Accordingly, we affirm the judgment of conviction and remand the case to the district court for resentencing.
1. The respondents in Lane, paraplegics who used wheelchairs, cited the physical barriers they faced in accessing courthouses, such as the absence of elevators. Id. at 513-14, 124 S.Ct. 1978.
2. See D. Nolan Kaiser, Juries, Blindness, and the Juror Function, 60 Chi.-Kent L. Rev. 191, 199-200 (1984); D. Nolan Kaiser, Just Justice: A Reply to Mr.
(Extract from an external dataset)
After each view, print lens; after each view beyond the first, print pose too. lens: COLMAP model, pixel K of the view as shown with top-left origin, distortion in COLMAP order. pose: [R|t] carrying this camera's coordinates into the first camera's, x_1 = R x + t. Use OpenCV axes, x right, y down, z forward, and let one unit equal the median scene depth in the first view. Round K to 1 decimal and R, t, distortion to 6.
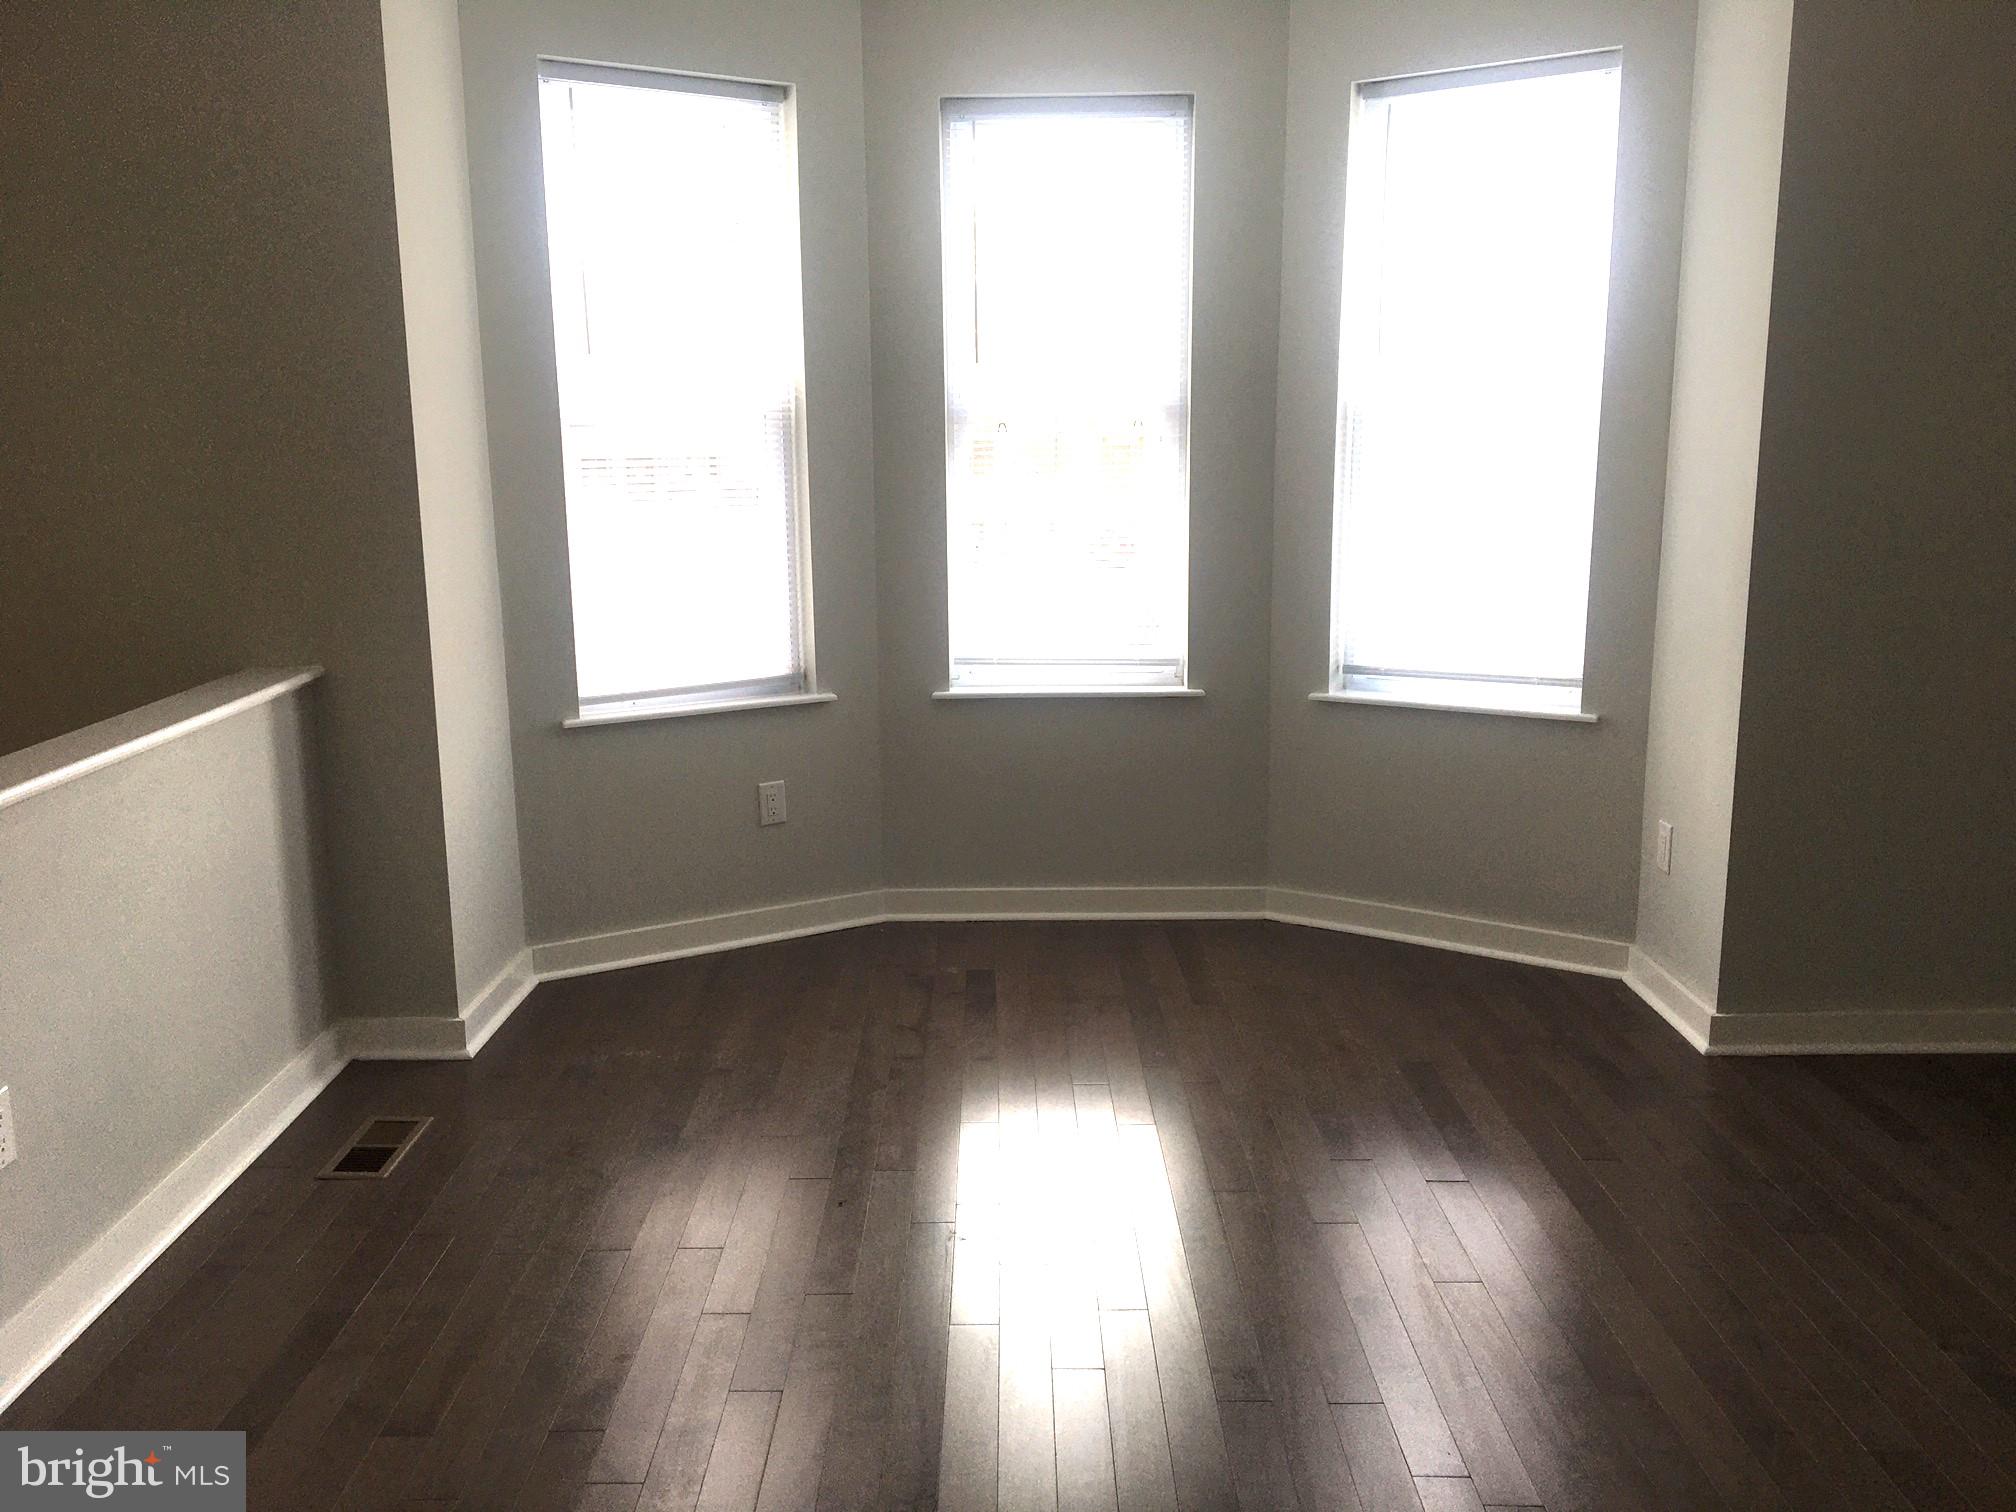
lens RADIAL K [[1611.4, 0, 1008.0], [0, 1611.4, 756.0], [0, 0, 1]] dist [0.073595, -0.120675]
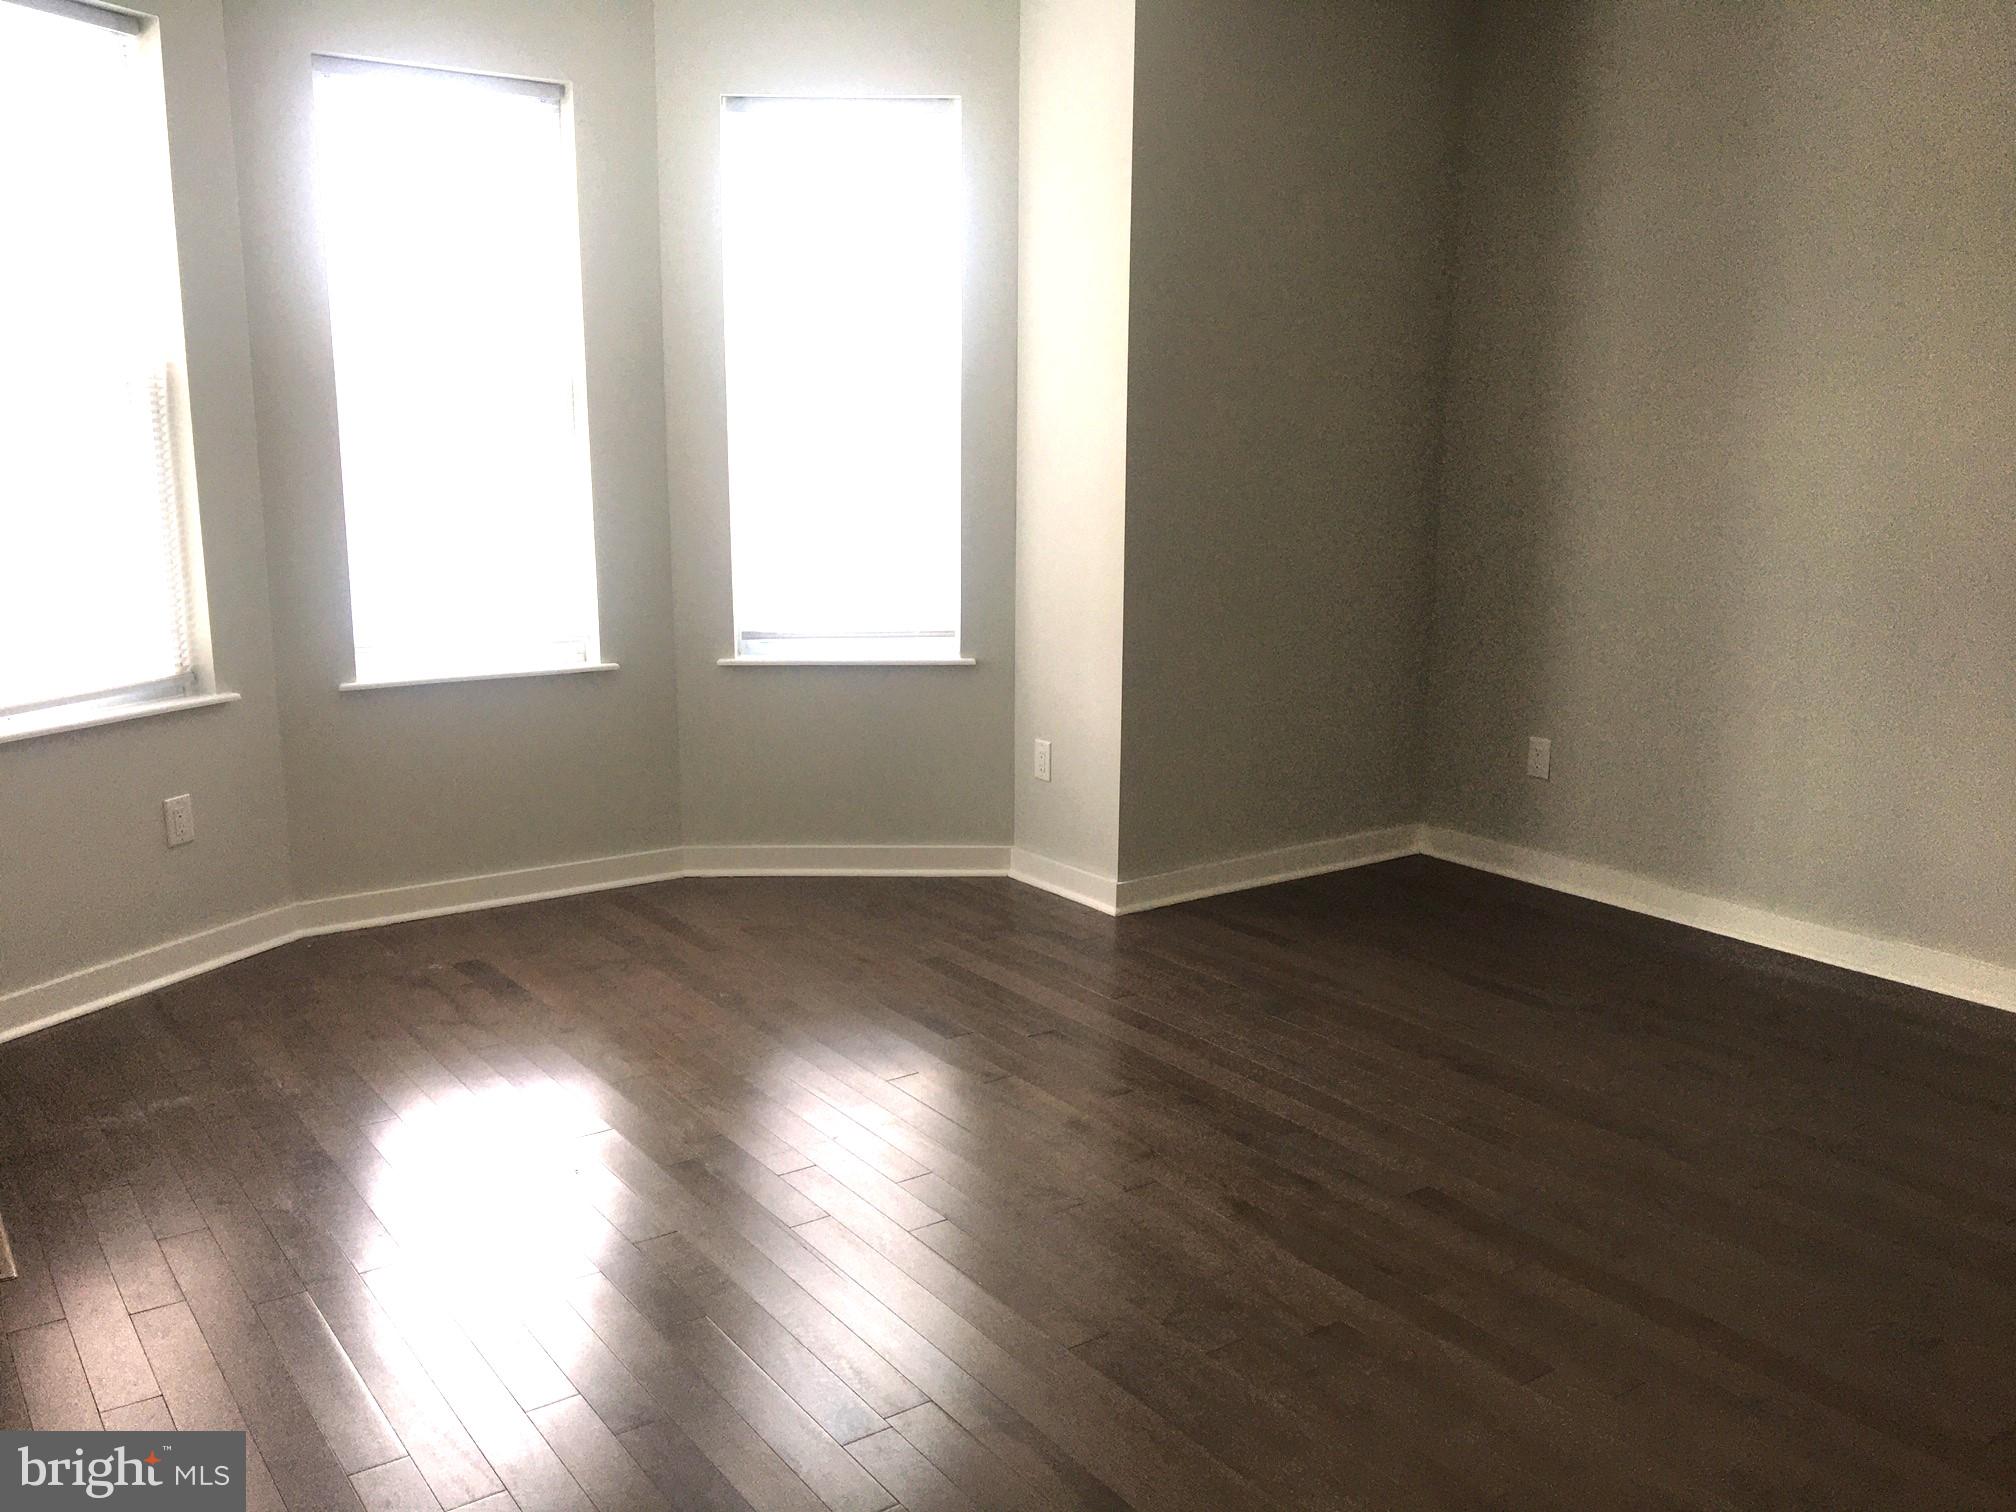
lens RADIAL K [[1663.5, 0, 1008.0], [0, 1663.5, 756.0], [0, 0, 1]] dist [0.097135, -0.150889]
pose [[0.816098, -0.098576, 0.569444, -0.312096], [0.092593, 0.994919, 0.039530, -0.000756], [-0.570447, 0.020466, 0.821079, -0.022818]]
McConnell, 60 Chi.-Kent L. Rev. 215, 216-17 (1984); see also Nancy Lawler Dickhute, Jury Duty for the Blind in the Time of Reasonable Accommodations: The ADA's Interface with a Litigant's Right to a Fair Trial, 32 Creighton L. Rev. 849, 855-56, 880 (1999).
3. See Lewinson v. Crews, 28 A.D.2d 111, 282 N.Y.S.2d 83, 85-86 (N.Y.App.Div.1967), superseded by statute as noted in People v. Guzman, 76 N.Y.2d 1, 556 N.Y.S.2d 7, 555 N.E.2d 259, 261-62 (1990); James G. McConnell, Blind Justice or Just Blindness?, 60 Chi.-Kent L. Rev. 209, 212-14 (1984).
Opinion for the Court filed by Circuit Judge ROGERS.